Хватка усилилась, его выдох коснулся моих волос.
Я не стала просить снова, мы молча стояли в пыльном здании.
Гром утих, но дождь не прекращал стучать по крыше. Его хватка
— В тебе нет ничего ужасающего, — сказала я. — Ты больше, чем твои шрамы. Ты можешь быть кем угодно, потому что ты выжил. Вчера вечером ты упомянул о взрыве. Я не сделаю больше, чем ты хочешь. Если я прикасаюсь слишком сильно, скажи мне.
Все еще держа его лицо, я прижалась своей грудью к его груди.
— Чего я хочу? Я хочу отойти к чертовой матери.
Вместо ответа я медленно опустила руки, мои ладони мягко скользнули по его шее, плечам и вниз по рукам.
— На ощупь ничем не отличается от твоих предплечий.
— Есть такие места…
Я не убрала руки с его груди. Я подняла их обратно к его плечам и наклонилась вперед, пока мои губы не нашли его кожу.

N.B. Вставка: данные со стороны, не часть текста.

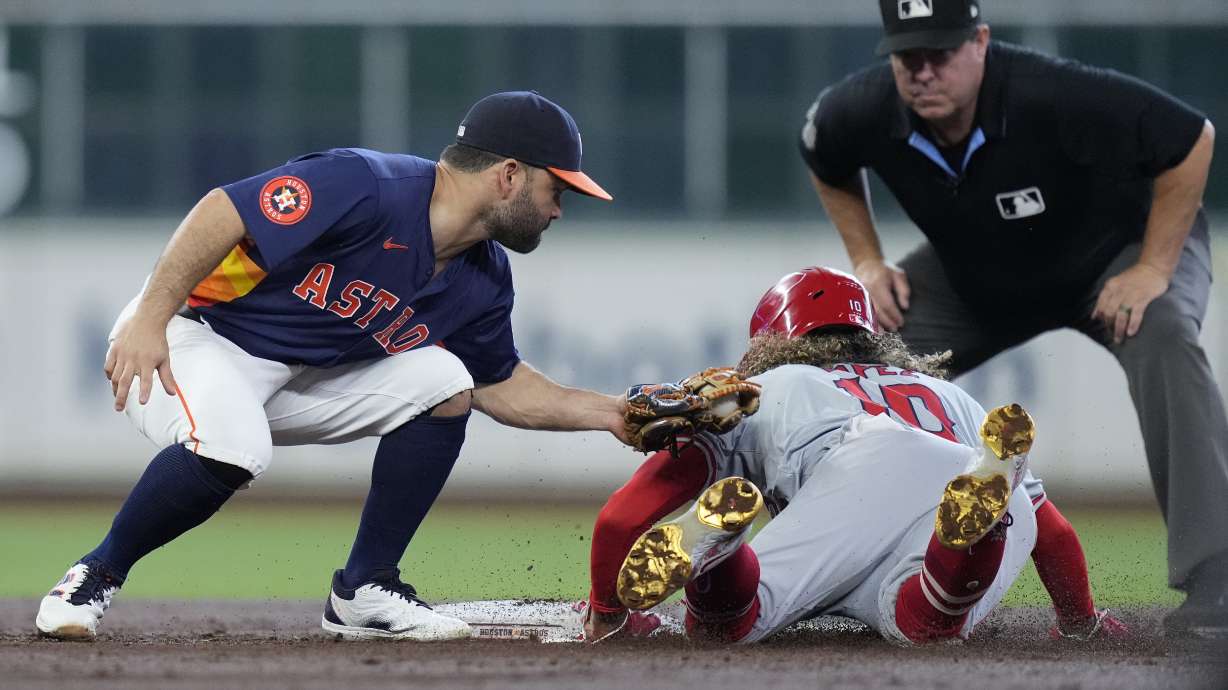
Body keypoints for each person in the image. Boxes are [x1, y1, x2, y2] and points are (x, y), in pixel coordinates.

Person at [36, 91, 630, 642]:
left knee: (449, 381)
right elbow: (222, 211)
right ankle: (94, 575)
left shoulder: (483, 277)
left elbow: (503, 386)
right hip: (192, 339)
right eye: (557, 190)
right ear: (508, 175)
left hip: (297, 377)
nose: (558, 210)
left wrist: (615, 414)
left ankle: (365, 588)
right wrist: (148, 321)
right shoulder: (367, 184)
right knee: (234, 448)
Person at [798, 0, 1226, 637]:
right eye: (906, 57)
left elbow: (1192, 139)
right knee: (854, 365)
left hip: (1117, 260)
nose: (922, 72)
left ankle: (1215, 581)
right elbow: (823, 157)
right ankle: (804, 574)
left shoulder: (1051, 93)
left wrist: (1155, 269)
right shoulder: (859, 110)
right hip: (978, 277)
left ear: (982, 43)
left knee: (1164, 334)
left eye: (939, 53)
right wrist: (867, 261)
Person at [582, 267, 1126, 645]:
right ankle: (968, 535)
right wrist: (1081, 623)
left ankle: (722, 553)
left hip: (860, 465)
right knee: (923, 621)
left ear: (770, 339)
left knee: (730, 623)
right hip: (969, 474)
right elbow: (1053, 535)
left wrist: (607, 614)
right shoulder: (947, 392)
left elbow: (622, 517)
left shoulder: (773, 384)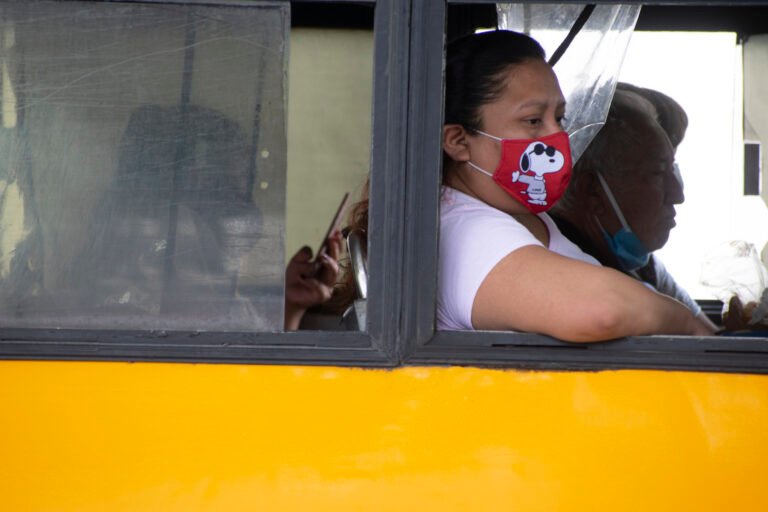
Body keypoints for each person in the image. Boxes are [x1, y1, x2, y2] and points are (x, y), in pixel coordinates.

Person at [437, 30, 710, 341]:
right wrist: (689, 324)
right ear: (458, 141)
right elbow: (601, 310)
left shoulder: (519, 216)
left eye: (560, 118)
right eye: (533, 121)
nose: (557, 137)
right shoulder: (466, 231)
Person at [551, 83, 718, 334]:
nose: (677, 194)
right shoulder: (563, 269)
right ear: (594, 190)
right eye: (658, 173)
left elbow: (711, 339)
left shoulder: (642, 265)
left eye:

Воздух наполнился его шипением, но он не отодвинулся.
Я исследовала медленно, мои губы осыпали кожу его груди поцелуями, ниже и ниже. Она состояла из твердости его мышц — пресса и торса — больше не было шероховатости. Отпустив его плечи, я продолжила спускаться поцелуями и облизываниями. Там были возвышенности, которые казались гладкими, и грубые впадины. Когда я добралась до синих джинсов, мои пальцы быстро расстегнули пуговицу.
С усмешкой я посмотрела вверх. Ничего не видя, я надеялась, что он заметит мою улыбку.
— Несправедливый дресс-код. Пришло время сравнять наши позиции.
— Черт, Лорел.
Опустив молнию, я стянула материал по бедрам, и его член освободился. Я продолжала спускаться, снимая с него ботинки, носки и, наконец, джинсы. Вернувшись на колени, я заскользила ладонями по нему, пока мои пальцы не коснулись его напряженных ягодиц. Под моим прикосновением была та же неровная кожа, и все же это было не так, как он сказал. В этом человеке не было ничего ужасающего. Он был римским богом, совершенной статуей, источенной временем и эрозией. Блеск потускнел, но безупречность под ним все еще оставалась нетронутой.
Я опустила свой рот и дразнила соленую головку его твердого члена.
— Черт возьми. Это не…
Его слова исчезли, превратившись во что-то похожее на рычание, когда я взяла его языком. Я никак не могла полностью взять его длину в рот, но с помощью рук попыталась.
Здание наполнилось первобытными звуками, его пальцы запутались в моих волосах, хватая за конский хвост. Сильные мышцы его бедер напряглись.
Мои мысли больше не были заняты его шрамами, губы, язык и пальцы работали в унисон. Вверх и вниз, я лизала и сосала. Бархатистая поверхность его члена напряглась по мере того, как его длина и обхват становились все тверже и жестче. Хотя моя челюсть болела, я продолжала, каждый раз беря его дальше.